■ Supplied data ■
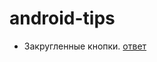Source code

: # android-tips

* Закругленные кнопки. [ответ](https://medium.com/@inibukanadit/androidstarter-1-i-want-a-round-button-636bc5553d6d)
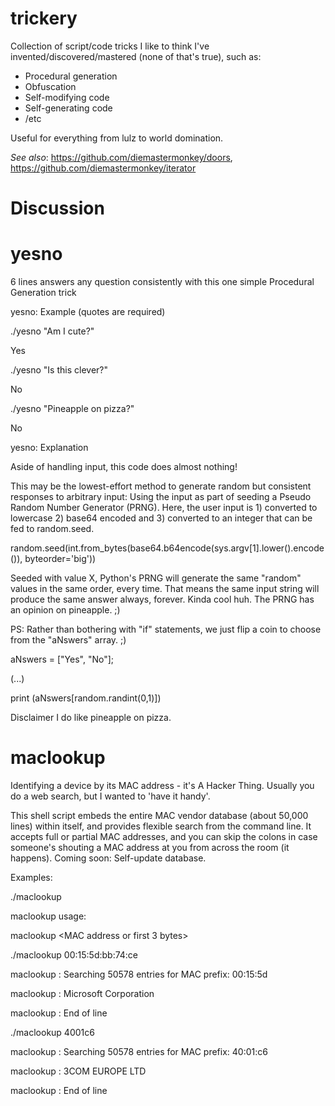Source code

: # trickery
Collection of script/code tricks I like to think I've invented/discovered/mastered (none of that's true), such as:  

+ Procedural generation
+ Obfuscation
+ Self-modifying code
+ Self-generating code
+ /etc

Useful for everything from lulz to world domination.

*See also*: https://github.com/diemastermonkey/doors, https://github.com/diemastermonkey/iterator

# Discussion

# yesno 
6 lines answers any question consistently with this one simple Procedural Generation trick

yesno: Example (quotes are required)

./yesno "Am I cute?"

  Yes
  
./yesno "Is this clever?"

  No
  
./yesno "Pineapple on pizza?"

  No
  
yesno: Explanation

Aside of handling input, this code does almost nothing!

This may be the lowest-effort method to generate random but consistent responses to arbitrary input: Using the input as part of seeding a Pseudo Random Number Generator (PRNG). Here, the user input is 1) converted to lowercase 2) base64 encoded and 3) converted to an integer that can be fed to random.seed. 

  random.seed(int.from_bytes(base64.b64encode(sys.argv[1].lower().encode()), byteorder='big'))

Seeded with value X, Python's PRNG will generate the same "random" values in the same order, every time.
That means the same input string will produce the same answer always, forever. Kinda cool huh. The PRNG has an opinion on pineapple. ;)

PS: Rather than bothering with "if" statements, we just flip a coin to choose from the "aNswers" array. ;)

  aNswers = ["Yes", "No"];
  
  (...)
  
  print (aNswers[random.randint(0,1)])

Disclaimer
I do like pineapple on pizza.

# maclookup

Identifying a device by its MAC address - it's A Hacker Thing. Usually you do a web search, but I wanted to 'have it handy'. 

This shell script embeds the entire MAC vendor database (about 50,000 lines) within itself, and provides flexible search from the command line. It accepts full or partial MAC addresses, and you can skip the colons in case someone's shouting a MAC address at you from across the room (it happens). Coming soon: Self-update database.

Examples:

./maclookup

maclookup usage:

maclookup <MAC address or first 3 bytes>

./maclookup 00:15:5d:bb:74:ce

  maclookup : Searching 50578 entries for MAC prefix: 00:15:5d
  
  maclookup : Microsoft Corporation
  
  maclookup : End of line


./maclookup 4001c6

  maclookup : Searching 50578 entries for MAC prefix: 40:01:c6
  
  maclookup : 3COM EUROPE LTD
  
  maclookup : End of line
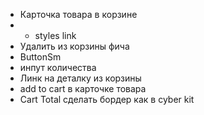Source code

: - Карточка товара в корзине
- + styles link
- Удалить из корзины фича
- ButtonSm
- инпут количества
- Линк на деталку из корзины
- add to cart в карточке товара
- Cart Total сделать бордер как в cyber kit
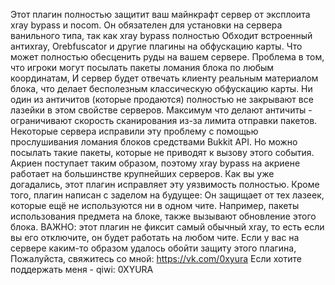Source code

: Этот плагин полностью защитит ваш майнкрафт сервер от эксплоита xray bypass и nocom.
Он обязателен для установки на сервера ванильного типа, так как xray bypass полностью
Обходит встроенный антиxray, Orebfuscator и другие плагины на обфускацию карты.
Что может полностью обесценить руды на вашем сервере.
Проблема в том, что игроки могут посылать пакеты ломания блока по любым координатам,
И сервер будет отвечать клиенту реальным материалом блока, что делает бесполезным классическую обфускацию карты.
Ни один из античитов (которые продаются) полностью не закрывают все лазейки в этом свойстве серверов.
Максимум что делают античиты - ограничивают скорость сканирования из-за лимита отправки пакетов.
Некоторые сервера исправили эту проблему с помощью прослушивания ломания блоков средствами Bukkit API.
Но можно посылать такие пакеты, которые не приводят к вызову этого события.
Акриен поступает таким образом, поэтому xray bypass на акриене работает на большинстве крупнейших серверов.
Как вы уже догадались, этот плагин исправляет эту уязвимость полностью.
Кроме того, плагин написан с заделом на будущее:
Он защищает от тех лазеек, которые ещё не используются ни в одном чите.
Например, пакеты использования предмета на блоке, также вызывают обновление этого блока.
ВАЖНО: этот плагин не фиксит самый обычный xray, то есть если вы его отключите, он будет работать на любом чите.
Если у вас на сервере каким-то образом удалось обойти защиту этого плагина,
Пожалуйста, свяжитесь со мной: https://vk.com/0xyura
Если хотите поддержать меня - qiwi: 0XYURA
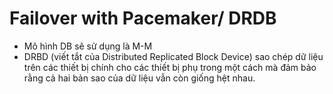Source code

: # Failover with Pacemaker/ DRDB


- Mô hình DB sẽ sử dụng là M-M
- DRBD (viết tắt của Distributed Replicated Block Device) sao chép dữ liệu trên các thiết bị chính cho các thiết bị phụ trong một cách mà đảm bảo rằng cả hai bản sao của dữ liệu vẫn còn giống hệt nhau.
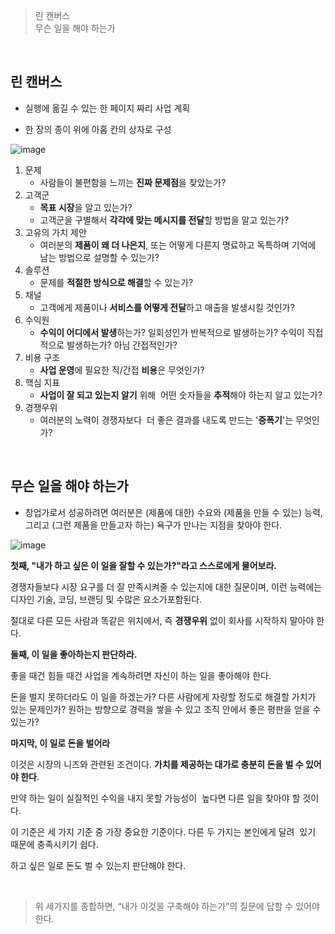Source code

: > 린 캔버스 <br/>
> 무슨 일을 해야 하는가
<br/>

## 린 캔버스

- 실행에 옮길 수 있는 한 페이지 짜리 사업 계획

- 한 장의 종이 위에 아홉 칸의 상자로 구성

![image](https://user-images.githubusercontent.com/83413923/147879052-2b609a15-53ed-4b40-9aba-f206df10589a.png)
<br/>

1.  문제 
    - 사람들이 불편함을 느끼는 **진짜 문제점**을 찾았는가?
2. 고객군 
    - **목표 시장**을 알고 있는가?
    - 고객군을 구별해서 **각각에 맞는 메시지를 전달**할 방법을 알고 있는가?
3. 고유의 가치 제안 
    - 여러분의 **제품이 왜 더 나은지**, 또는 어떻게 다른지 명료하고 독특하며 기억에 남는 방법으로 설명할 수 있는가?
4. 솔루션 
    - 문제를 **적절한 방식으로 해결**할 수 있는가?
5. 채널
    - 고객에게 제품이나 **서비스를 어떻게 전달**하고 매출을 발생시킬 것인가?
6. 수익원 
    - **수익이 어디에서 발생**하는가? 일회성인가 반복적으로 발생하는가? 수익이 직접적으로 발생하는가? 아님 간접적인가?
7. 비용 구조 
    - **사업 운영**에 필요한 직/간접 **비용**은 무엇인가?
8. 핵심 지표 
    - **사업이 잘 되고 있는지 알기** 위해  어떤 숫자들을 **추적**해야 하는지 알고 있는가?
9. 경쟁우위 
    - 여러분의 노력이 경쟁자보다  더 좋은 결과를 내도록 만드는 '**증폭기**'는 무엇인가?
    
<br/>

## 무슨 일을 해야 하는가

- 창업가로서 성공하려면 여러분은 (제품에 대한) 수요와 (제품을 만들 수 있는) 능력, 그리고 (그런 제품을 만들고자 하는) 욕구가 만나는 지점을 찾아야 한다.

![image](https://user-images.githubusercontent.com/83413923/147879090-64c706b3-22a5-458d-843c-cc7a6bd11f4a.png)
<br/>

**첫째, "내가 하고 싶은 이 일을 잘할 수 있는가?"라고 스스로에게 물어보라.**

경쟁자들보다 시장 요구를 더 잘 만족시켜줄 수 있는지에 대한 질문이며, 이런 능력에는 디자인 기술, 코딩, 브랜딩 및 수많은 요소가포함된다. 

절대로 다른 모든 사람과 똑같은 위치에서, 즉 **경쟁우위** 없이 회사를 시작하지 말아야 한다.

**둘째, 이 일을 좋아하는지 판단하라.**

좋을 때건 힘들 때건 사업을 계속하려면 자신이 하는 일을 좋아해야 한다. 

돈을 벌지 못하더라도 이 일을 하겠는가? 다른 사람에게 자랑할 정도로 해결할 가치가 있는 문제인가? 원하는 방향으로 경력을 쌓을 수 있고 조직 안에서 좋은 평판을 얻을 수 있는가? 

**마지막, 이 일로 돈을 벌어라**


이것은 시장의 니즈와 관련된 조건이다. **가치를 제공하는 대가로 충분히 돈을 벌 수 있어야 한다**. 

만약 하는 일이 실질적인 수익을 내지 못할 가능성이  높다면 다른 일을 찾아야 할 것이다. 

이 기준은 세 가지 기준 중 가장 중요한 기준이다. 다른 두 가지는 본인에게 달려  있기 때문에 충족시키기 쉽다. 

하고 싶은 일로 돈도 벌 수 있는지 판단해야 한다.

<br/>

> 위 세가지를 종합하면, “내가 이것을 구축해야 하는가”의 질문에 답할 수 있어야 한다.
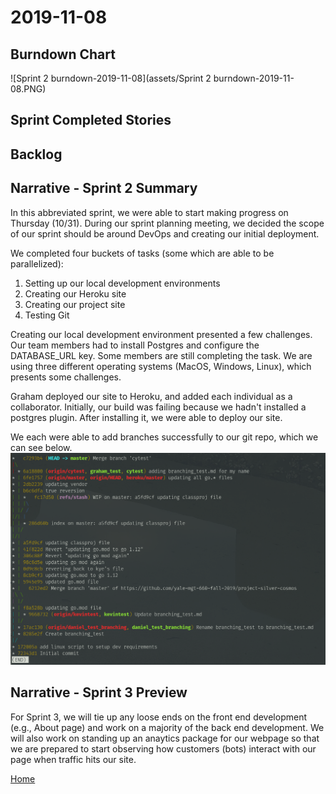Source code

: # 2019-11-08
## Burndown Chart
![Sprint 2 burndown-2019-11-08](assets/Sprint 2 burndown-2019-11-08.PNG)

## Sprint Completed Stories


## Backlog


## Narrative - Sprint 2 Summary
In this abbreviated sprint, we were able to start making progress on Thursday (10/31). During our sprint planning meeting, we decided the scope of our sprint should be around DevOps and creating our initial deployment. 

We completed four buckets of tasks (some which are able to be parallelized):
1. Setting up our local development environments
2. Creating our Heroku site
3. Creating our project site
4. Testing Git

Creating our local development environment presented a few challenges. Our team members had to install Postgres and configure the DATABASE_URL key. Some members are still completing the task. We are using three different operating systems (MacOS, Windows, Linux), which presents some challenges. 

Graham deployed our site to Heroku, and added each individual as a collaborator. Initially, our build was failing because we hadn't installed a postgres plugin. After installing it, we were able to deploy our site.

We each were able to add branches successfully to our git repo, which we can see below.
![2019-11-01 git log](/assets/git-log-2019-11-01.png)

## Narrative - Sprint 3 Preview
For Sprint 3, we will tie up any loose ends on the front end development (e.g., About page) and work on a majority of the back end development. We will also work on standing up an anaytics package for our webpage so that we are prepared to start observing how customers (bots) interact with our page when traffic hits our site. 

[Home](index.md)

■ Written task ■
Out of the records above, pull the lines that include the word "bypass".

■ Worked solution ■
: Этот плагин полностью защитит ваш майнкрафт сервер от эксплоита xray bypass и nocom.
Он обязателен для установки на сервера ванильного типа, так как xray bypass полностью
Акриен поступает таким образом, поэтому xray bypass на акриене работает на большинстве крупнейших серверов.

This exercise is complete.